The problem:
Arrange the text lines of all the records below as a Markdown table with two columns, Row and Line, numbering the rows in order and skipping any blank lines. Leave the pictures out of the table.

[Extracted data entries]
· · ·

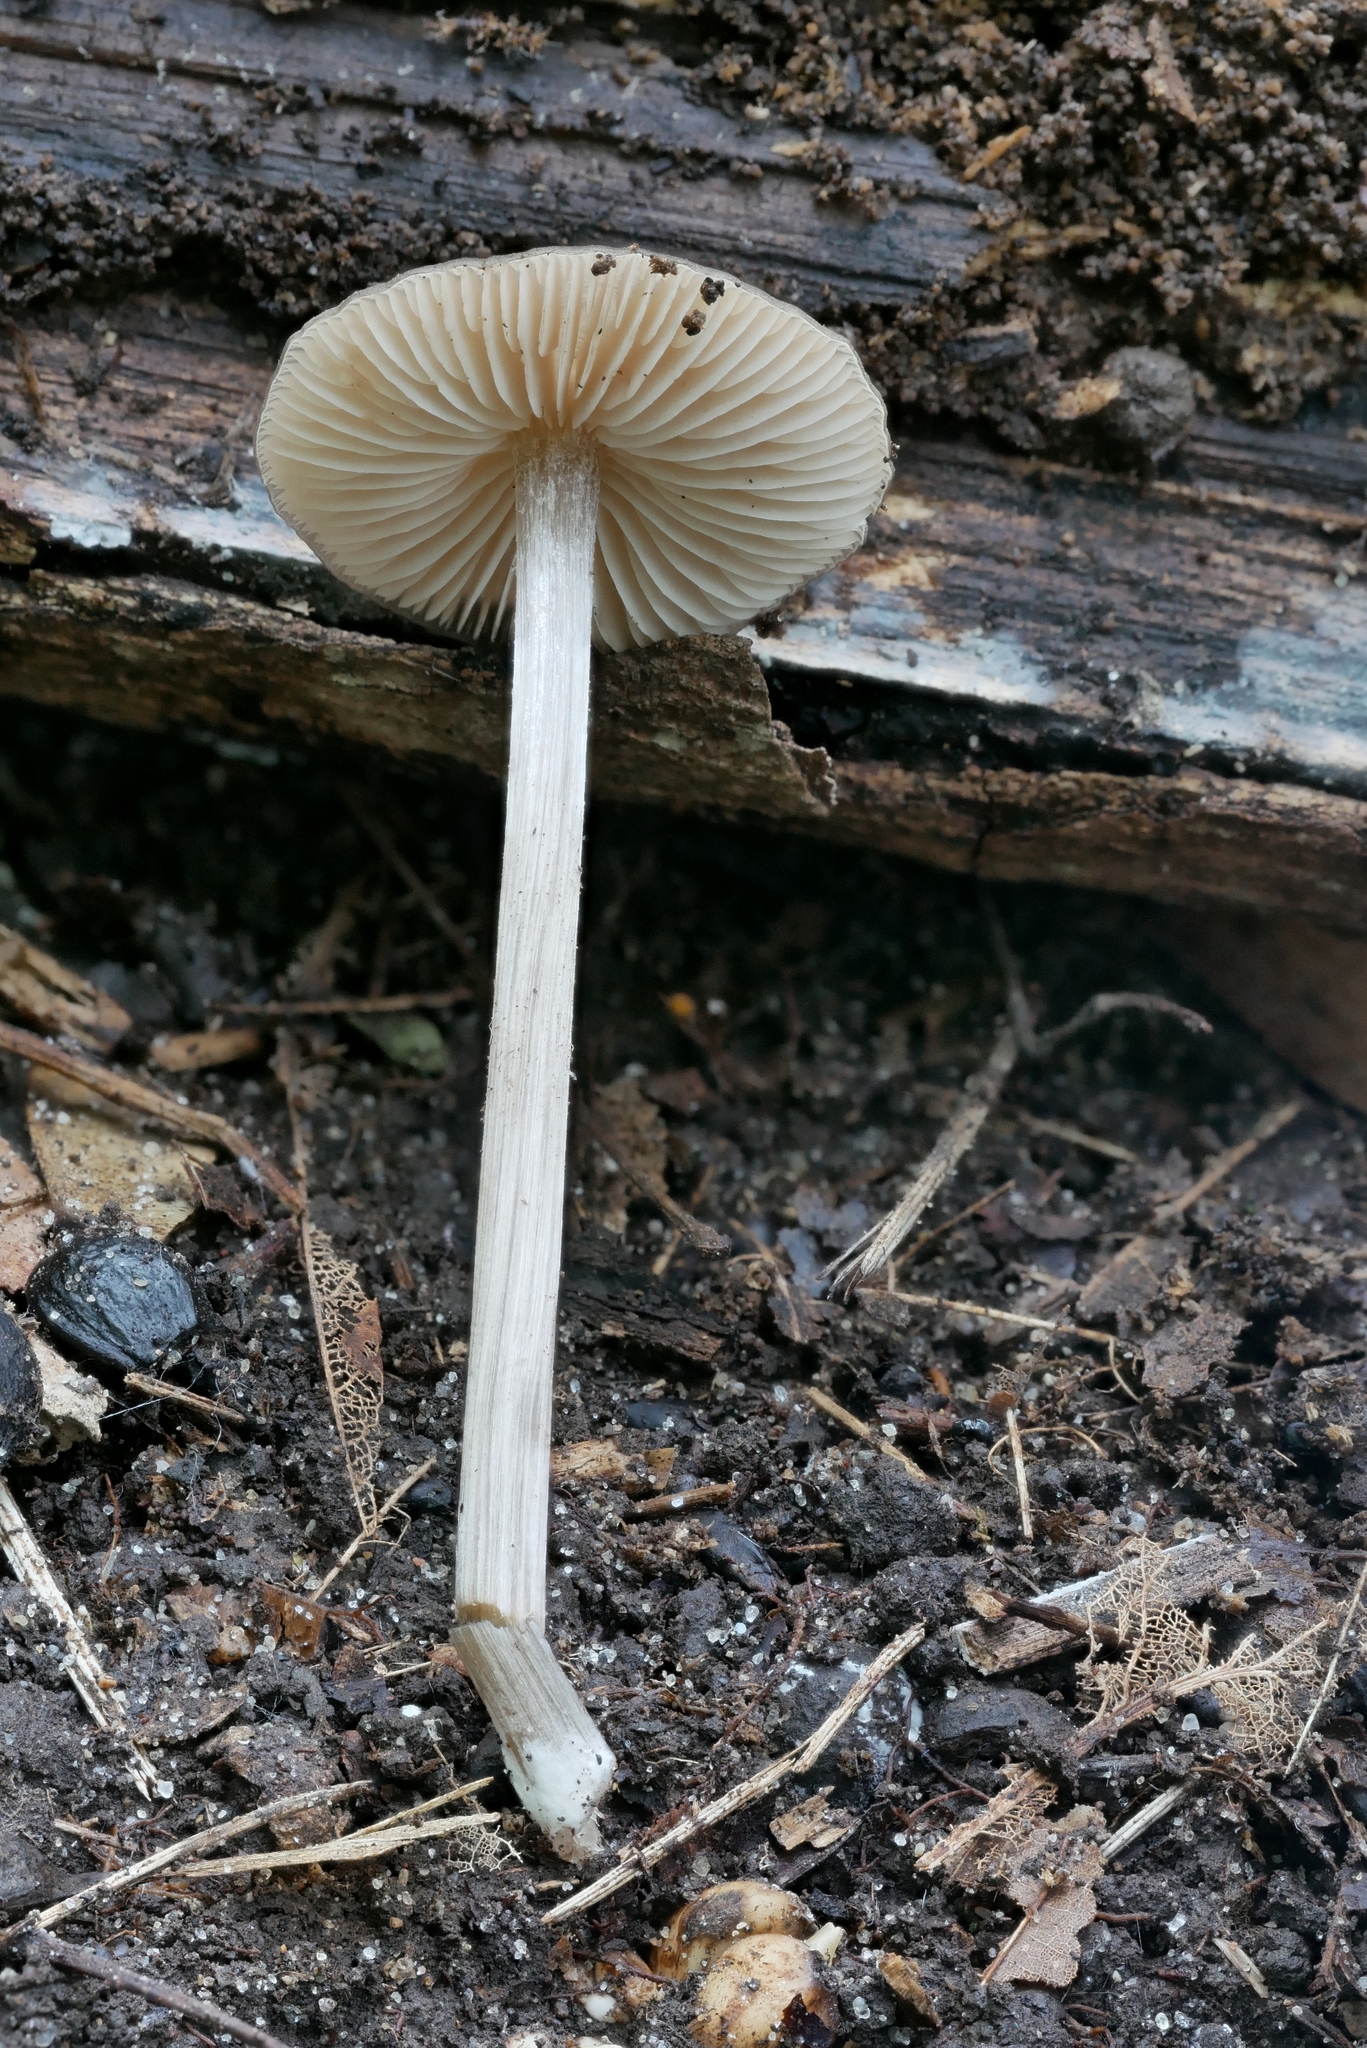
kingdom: Fungi
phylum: Basidiomycota
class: Agaricomycetes
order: Agaricales
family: Entolomataceae
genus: Entoloma
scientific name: Entoloma psammophilohebes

· · ·

Full solution:
| Row | Line |
|---|---|
| 1 | kingdom: Fungi |
| 2 | phylum: Basidiomycota |
| 3 | class: Agaricomycetes |
| 4 | order: Agaricales |
| 5 | family: Entolomataceae |
| 6 | genus: Entoloma |
| 7 | scientific name: Entoloma psammophilohebes |